Punish this thievery
Like taking candy from a baby may be an overused expression, but it’s hard to think of a better way to describe how easy it is for unscrupulous pharmacists to steal millions from the taxpayer-funded Ontario Drug Benefit Program.
The province’s auditor general, in fact, recently identified $4 million in flagrantly false claims made to the plan by pharmacists over two years simply by flagging suspicious paperwork. That included drugs billed for dead people and birth control pills supposedly prescribed to men.
So it’s not that this crime is a tough nut to crack. All that’s required is a modicum of oversight combined with punishments that might actually act as a deterrent.

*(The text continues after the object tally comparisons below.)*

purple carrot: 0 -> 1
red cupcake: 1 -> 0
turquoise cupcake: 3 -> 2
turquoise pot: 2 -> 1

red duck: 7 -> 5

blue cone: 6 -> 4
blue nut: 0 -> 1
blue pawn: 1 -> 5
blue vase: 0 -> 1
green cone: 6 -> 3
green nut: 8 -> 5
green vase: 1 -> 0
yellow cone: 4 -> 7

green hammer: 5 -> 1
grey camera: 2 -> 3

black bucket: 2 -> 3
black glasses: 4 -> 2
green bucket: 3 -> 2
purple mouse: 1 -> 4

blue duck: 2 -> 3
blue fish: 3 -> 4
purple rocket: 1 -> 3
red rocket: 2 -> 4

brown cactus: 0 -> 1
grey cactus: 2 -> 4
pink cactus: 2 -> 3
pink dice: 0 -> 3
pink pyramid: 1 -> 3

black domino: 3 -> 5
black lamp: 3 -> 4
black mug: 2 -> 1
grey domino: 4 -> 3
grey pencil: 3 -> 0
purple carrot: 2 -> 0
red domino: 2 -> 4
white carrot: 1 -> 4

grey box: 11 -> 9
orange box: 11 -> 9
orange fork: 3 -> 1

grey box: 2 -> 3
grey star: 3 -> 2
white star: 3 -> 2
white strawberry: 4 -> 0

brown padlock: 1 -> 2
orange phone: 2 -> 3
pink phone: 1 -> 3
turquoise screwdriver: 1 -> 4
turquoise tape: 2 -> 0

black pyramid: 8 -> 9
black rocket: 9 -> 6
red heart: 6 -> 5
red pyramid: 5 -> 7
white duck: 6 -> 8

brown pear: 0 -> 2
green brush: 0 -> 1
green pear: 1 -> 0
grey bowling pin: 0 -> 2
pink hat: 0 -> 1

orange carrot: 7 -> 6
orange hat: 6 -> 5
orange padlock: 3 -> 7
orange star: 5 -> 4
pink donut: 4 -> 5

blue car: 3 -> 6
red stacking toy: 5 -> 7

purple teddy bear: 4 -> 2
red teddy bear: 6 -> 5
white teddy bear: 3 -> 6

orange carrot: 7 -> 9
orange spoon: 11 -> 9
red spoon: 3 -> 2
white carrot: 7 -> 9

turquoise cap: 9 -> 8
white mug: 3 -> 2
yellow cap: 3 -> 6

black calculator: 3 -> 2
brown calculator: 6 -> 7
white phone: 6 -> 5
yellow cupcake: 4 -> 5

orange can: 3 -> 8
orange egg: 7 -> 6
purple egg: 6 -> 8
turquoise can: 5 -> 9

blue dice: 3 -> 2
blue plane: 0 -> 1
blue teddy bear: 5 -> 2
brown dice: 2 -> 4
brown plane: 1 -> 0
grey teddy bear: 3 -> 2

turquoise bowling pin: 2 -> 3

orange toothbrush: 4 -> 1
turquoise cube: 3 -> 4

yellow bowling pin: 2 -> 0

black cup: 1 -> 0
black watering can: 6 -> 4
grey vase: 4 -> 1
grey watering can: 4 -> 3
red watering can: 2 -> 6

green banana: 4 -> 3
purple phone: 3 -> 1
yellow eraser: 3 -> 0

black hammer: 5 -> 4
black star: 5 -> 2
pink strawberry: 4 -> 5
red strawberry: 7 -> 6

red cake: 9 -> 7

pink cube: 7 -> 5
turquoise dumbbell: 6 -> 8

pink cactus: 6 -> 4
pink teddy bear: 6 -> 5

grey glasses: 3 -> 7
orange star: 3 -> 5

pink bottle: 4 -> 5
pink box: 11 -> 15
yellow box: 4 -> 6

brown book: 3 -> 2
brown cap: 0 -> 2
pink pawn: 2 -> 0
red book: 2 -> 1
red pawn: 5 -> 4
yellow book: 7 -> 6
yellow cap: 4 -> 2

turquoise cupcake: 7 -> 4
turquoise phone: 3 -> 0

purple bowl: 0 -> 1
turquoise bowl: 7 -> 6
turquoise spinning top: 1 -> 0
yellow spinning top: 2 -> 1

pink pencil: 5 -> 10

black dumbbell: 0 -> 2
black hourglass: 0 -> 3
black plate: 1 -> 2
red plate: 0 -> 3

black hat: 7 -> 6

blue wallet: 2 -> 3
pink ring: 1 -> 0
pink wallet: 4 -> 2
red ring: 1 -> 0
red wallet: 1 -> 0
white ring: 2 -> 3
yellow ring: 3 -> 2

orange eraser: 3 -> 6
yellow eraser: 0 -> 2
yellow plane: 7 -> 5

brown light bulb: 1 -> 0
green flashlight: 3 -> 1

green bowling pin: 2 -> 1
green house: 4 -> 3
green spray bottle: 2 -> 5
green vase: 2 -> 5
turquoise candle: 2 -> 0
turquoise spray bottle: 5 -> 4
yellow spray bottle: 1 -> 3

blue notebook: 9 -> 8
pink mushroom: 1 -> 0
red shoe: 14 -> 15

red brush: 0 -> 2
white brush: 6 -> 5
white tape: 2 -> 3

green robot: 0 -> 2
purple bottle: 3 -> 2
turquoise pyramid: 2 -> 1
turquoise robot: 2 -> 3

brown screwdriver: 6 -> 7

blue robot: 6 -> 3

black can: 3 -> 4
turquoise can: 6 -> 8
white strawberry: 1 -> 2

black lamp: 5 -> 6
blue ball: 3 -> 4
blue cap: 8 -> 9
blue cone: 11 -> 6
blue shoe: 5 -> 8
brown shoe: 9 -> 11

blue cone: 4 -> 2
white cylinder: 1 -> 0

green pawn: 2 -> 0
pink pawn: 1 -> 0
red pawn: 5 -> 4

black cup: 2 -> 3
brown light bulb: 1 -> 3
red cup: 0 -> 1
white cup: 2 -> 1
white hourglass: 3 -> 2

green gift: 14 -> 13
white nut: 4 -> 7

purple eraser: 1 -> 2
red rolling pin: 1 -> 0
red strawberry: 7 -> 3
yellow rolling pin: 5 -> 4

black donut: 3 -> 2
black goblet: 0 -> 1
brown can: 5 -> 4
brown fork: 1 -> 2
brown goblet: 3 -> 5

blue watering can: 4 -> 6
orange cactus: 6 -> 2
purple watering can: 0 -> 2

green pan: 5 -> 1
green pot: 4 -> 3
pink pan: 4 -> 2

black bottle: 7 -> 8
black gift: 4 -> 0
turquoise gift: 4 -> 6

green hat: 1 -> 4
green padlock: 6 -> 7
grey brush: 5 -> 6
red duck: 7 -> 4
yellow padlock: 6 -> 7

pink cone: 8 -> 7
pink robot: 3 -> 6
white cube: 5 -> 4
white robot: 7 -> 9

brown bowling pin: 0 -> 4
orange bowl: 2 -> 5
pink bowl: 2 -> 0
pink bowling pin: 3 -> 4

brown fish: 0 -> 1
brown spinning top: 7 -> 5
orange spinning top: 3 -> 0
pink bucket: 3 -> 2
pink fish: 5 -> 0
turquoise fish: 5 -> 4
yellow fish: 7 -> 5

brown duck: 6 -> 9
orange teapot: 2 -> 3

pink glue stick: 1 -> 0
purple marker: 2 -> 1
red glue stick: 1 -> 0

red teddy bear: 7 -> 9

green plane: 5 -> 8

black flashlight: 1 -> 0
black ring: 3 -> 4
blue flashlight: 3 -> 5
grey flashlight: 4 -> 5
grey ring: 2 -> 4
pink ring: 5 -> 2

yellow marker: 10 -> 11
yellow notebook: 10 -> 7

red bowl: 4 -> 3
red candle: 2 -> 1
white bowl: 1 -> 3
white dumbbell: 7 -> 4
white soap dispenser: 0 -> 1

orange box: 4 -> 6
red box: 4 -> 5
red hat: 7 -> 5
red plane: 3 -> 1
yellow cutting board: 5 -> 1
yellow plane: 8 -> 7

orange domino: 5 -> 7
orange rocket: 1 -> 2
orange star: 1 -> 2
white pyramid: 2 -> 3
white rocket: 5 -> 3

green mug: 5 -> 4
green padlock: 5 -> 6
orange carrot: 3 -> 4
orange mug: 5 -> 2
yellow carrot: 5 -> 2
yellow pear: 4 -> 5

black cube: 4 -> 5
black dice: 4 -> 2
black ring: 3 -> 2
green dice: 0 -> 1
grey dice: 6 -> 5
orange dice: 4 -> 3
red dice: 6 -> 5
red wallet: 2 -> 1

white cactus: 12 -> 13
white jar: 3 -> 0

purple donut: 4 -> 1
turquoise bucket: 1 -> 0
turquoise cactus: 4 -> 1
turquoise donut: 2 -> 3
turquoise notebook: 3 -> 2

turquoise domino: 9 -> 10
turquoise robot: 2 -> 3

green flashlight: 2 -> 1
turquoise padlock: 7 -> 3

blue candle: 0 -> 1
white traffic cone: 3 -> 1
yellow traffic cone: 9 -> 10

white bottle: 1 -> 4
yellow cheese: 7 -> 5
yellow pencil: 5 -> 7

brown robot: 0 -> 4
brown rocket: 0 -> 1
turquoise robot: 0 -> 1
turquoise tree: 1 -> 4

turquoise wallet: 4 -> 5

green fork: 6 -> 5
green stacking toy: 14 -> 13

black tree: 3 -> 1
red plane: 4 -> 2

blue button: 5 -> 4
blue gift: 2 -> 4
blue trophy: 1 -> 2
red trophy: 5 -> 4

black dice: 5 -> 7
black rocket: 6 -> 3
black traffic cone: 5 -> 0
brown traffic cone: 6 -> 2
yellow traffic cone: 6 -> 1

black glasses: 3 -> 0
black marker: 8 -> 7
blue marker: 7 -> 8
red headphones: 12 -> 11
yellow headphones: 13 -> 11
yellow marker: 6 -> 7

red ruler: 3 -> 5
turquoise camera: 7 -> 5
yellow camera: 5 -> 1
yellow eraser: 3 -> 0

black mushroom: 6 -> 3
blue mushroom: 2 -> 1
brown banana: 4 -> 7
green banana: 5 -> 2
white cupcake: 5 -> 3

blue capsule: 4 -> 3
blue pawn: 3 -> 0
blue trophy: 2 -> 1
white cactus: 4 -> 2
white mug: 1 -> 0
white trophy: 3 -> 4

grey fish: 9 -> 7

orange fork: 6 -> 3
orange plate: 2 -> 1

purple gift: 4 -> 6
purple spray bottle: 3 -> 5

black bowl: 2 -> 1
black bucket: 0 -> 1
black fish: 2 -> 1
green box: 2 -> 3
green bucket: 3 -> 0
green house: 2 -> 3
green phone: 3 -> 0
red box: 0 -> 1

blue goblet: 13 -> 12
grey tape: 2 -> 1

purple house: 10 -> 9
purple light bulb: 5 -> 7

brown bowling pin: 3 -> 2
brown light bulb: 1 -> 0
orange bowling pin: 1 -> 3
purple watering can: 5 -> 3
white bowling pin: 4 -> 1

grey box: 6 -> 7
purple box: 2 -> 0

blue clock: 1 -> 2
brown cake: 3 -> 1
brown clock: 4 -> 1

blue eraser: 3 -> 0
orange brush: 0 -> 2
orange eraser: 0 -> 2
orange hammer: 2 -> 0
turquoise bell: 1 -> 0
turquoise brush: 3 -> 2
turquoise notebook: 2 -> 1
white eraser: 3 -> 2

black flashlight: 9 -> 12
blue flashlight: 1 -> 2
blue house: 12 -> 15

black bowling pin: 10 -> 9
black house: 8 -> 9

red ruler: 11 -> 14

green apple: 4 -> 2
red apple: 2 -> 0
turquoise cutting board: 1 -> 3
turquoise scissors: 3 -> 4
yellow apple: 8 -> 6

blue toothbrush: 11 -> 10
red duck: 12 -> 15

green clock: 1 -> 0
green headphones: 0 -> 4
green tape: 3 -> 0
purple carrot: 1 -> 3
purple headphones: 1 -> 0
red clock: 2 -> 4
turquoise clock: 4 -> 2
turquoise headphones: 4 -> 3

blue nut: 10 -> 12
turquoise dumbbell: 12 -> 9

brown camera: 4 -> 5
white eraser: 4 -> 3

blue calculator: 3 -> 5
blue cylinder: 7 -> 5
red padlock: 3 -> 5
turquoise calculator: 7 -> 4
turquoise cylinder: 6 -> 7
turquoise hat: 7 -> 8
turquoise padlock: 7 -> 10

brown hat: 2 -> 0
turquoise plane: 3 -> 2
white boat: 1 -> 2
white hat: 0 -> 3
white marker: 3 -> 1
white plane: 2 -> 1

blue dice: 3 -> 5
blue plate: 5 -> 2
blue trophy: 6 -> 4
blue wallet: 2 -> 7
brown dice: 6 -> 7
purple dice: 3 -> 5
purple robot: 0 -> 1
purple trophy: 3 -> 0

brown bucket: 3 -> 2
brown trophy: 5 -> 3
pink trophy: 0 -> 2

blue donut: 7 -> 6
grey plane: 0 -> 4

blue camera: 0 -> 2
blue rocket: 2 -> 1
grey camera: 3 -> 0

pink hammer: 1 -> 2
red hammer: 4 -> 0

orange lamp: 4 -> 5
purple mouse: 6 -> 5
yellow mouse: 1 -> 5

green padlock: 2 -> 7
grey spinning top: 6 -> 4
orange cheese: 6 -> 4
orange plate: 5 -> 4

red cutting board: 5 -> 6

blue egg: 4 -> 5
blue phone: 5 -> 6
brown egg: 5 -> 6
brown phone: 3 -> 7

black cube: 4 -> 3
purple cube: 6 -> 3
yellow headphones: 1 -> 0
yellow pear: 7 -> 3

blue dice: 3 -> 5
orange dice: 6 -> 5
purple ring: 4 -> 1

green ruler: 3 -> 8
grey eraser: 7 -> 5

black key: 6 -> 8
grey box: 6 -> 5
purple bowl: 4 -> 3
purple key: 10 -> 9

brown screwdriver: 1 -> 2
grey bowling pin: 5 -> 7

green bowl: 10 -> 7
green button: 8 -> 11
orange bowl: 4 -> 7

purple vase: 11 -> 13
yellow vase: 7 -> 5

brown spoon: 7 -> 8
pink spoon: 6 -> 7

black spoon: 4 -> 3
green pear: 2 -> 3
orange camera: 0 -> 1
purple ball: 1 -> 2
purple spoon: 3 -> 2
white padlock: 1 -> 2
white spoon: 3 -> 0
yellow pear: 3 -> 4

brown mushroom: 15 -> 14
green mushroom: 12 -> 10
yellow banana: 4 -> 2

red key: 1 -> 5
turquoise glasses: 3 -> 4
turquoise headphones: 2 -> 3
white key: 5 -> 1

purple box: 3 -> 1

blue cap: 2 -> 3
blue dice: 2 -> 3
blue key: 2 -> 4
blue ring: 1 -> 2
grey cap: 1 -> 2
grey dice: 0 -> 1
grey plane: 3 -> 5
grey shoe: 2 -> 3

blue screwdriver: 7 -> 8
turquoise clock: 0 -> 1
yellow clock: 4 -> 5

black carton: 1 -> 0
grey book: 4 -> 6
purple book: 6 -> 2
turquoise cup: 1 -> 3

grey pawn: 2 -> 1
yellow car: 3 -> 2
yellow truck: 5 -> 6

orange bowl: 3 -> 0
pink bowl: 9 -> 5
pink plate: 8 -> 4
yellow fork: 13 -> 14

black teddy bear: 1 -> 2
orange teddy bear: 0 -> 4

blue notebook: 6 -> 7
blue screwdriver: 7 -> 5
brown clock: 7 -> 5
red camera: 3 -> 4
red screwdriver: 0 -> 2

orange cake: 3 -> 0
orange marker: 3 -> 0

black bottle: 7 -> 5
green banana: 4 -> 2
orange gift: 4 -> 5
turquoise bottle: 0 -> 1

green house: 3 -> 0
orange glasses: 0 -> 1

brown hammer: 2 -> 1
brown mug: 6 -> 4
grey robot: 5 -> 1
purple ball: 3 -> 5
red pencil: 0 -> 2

But, as a Star/Global news investigation shows, neither is in place right now, although the problem has been highlighted for decades.
That must change before one more pharmacist robs a plan meant to provide medicines to children, seniors and those on social assistance.
Step one is for the province to hire more inspectors to catch pharmacists who overbill — as the auditor general recommended on no less than four occasions between1996 and 2017.
Step two is for the Ontario College of Pharmacists to get serious with the penalties it metes out.
Consider the case of a pharmacist in Mississauga who admitted to overbilling nearly $1million. Thankfully, the Ontario drug plan got its money back. But all the college did was issue a $5,000 fine and a 16-month licence suspension.
That wrist-slap is par for the course. As is the fact that pharmacists are generally not criminally charged because the Ministry of Health rarely bothers to refer cases to police. That, too, should change.
The province and college must do more to catch and deter unscrupulous pharmacists. Those who rob the health care system ought not to get off so lightly.